The truth is researchers expected to see many of these changes in Scott. Adapting to new environments generally leads to changes in the body — biochemically, molecularly, and genetically. And the high-radiation environment and microgravity that astronauts are exposed to in space requires a lot of adjustment, Mason says. “It’s stressful up there, there’s no time to take a few days’ vacation.”
But it’s hard to say what the changes actually mean. Scott doesn’t have any measurable, clinical health problems. Mason can’t say if the percent difference in gene expression, for example, is high or low for space travel. “It’s the first time we’ve ever looked at this in humans,” he says.
Scientists don’t have much baseline information for gene expression fluctuation in healthy humans. So it’s hard to establish the potential repercussions, positive or negative, of the changes seen in Scott Kelly — there’s nothing to compare it to. “We don’t know if the changes mean a change in health risk or health status,” says Dana Dolinoy, who studies epigenetics and the environment at the University of Michigan.

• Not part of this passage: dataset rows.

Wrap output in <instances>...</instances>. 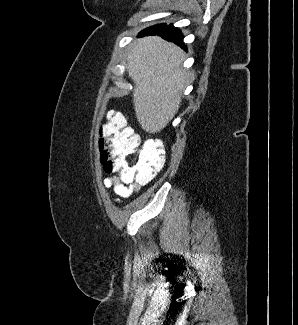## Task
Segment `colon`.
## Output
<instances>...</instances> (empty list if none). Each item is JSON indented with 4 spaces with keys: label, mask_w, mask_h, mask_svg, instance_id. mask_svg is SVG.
<instances>
[{
    "label": "colon",
    "mask_w": 298,
    "mask_h": 325,
    "mask_svg": "<svg viewBox=\"0 0 298 325\" xmlns=\"http://www.w3.org/2000/svg\"><path fill=\"white\" fill-rule=\"evenodd\" d=\"M140 146V137L126 123L123 115L111 112L99 129L100 161L121 184L142 185L151 181L164 166L161 152L150 145Z\"/></svg>",
    "instance_id": "obj_1"
}]
</instances>
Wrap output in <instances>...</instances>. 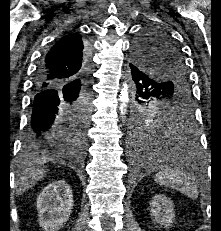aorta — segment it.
<instances>
[{"label": "aorta", "instance_id": "aorta-1", "mask_svg": "<svg viewBox=\"0 0 221 231\" xmlns=\"http://www.w3.org/2000/svg\"><path fill=\"white\" fill-rule=\"evenodd\" d=\"M119 101H120V112H121V115L124 116L126 114V107L129 101V92H128L127 84H124L121 89V92L119 95Z\"/></svg>", "mask_w": 221, "mask_h": 231}]
</instances>
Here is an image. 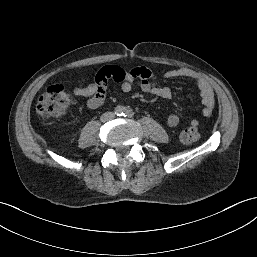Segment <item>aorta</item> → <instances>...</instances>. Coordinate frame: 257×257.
<instances>
[{"mask_svg": "<svg viewBox=\"0 0 257 257\" xmlns=\"http://www.w3.org/2000/svg\"><path fill=\"white\" fill-rule=\"evenodd\" d=\"M123 112H124V108H123L122 106L116 107V113H117V114H121V113H123Z\"/></svg>", "mask_w": 257, "mask_h": 257, "instance_id": "aorta-1", "label": "aorta"}]
</instances>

Studies that provide that kind of data are difficult. They involve tracking multiple biological measures for weeks, months, or years at a time. “We do monitor some people for long periods of time. We monitor cancer patients, for example, but obviously, they’re sick,” Mason says. Gathering so much data from healthy subjects was one of the valuable contributions the twin study made, he says. “It’s a benchmark, not just for us, but for everyone else.”
Mason plans to compare data from the Kelly twins to that available from long-term monitoring of patients with major medical problems, like sepsis or a heart attack. It might show researchers if these gene expression changes are the way the body would respond to any large stress, or if they were specific to Scott’s time in space, Mason says. “It’s not the same, but it might be useful to see how the body responds to a large stressor,” he says.
Genetic and epigenetic changes, overall, can be long-lived, Dalinoy says. “It’s not just about how things change now, it’s how the trajectory changes,” she says. “There are known age-related changes in the epigenome. But if an environmental exposure like this changes the rate of those changes, it could be that when you’re 80 years old, you’re in a place where you’re not expressing enough of a particular gene.”
That’s why Dalinoy says she’d like to see more, longer term data from the Kelly’s. “I’d like to see what’s happening five, 10 years out.” But, she notes, that requires the investment of more time and more energy. “This is the problem with studying humans,” she says. “It takes a long time.”